- [What you are asked to do]: Write out each of the lines below word for word, keeping their order.

☆ ☆ ☆

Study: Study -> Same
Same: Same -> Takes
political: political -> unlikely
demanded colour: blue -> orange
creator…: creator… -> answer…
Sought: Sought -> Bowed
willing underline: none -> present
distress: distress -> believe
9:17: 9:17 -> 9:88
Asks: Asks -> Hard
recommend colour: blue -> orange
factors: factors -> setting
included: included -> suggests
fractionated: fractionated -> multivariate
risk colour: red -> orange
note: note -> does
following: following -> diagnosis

☆ ☆ ☆

- [Exercise response]:
Study: Study -> Same
Same: Same -> Takes
political: political -> unlikely
demanded colour: blue -> orange
creator…: creator… -> answer…
Sought: Sought -> Bowed
willing underline: none -> present
distress: distress -> believe
9:17: 9:17 -> 9:88
Asks: Asks -> Hard
recommend colour: blue -> orange
factors: factors -> setting
included: included -> suggests
fractionated: fractionated -> multivariate
risk colour: red -> orange
note: note -> does
following: following -> diagnosis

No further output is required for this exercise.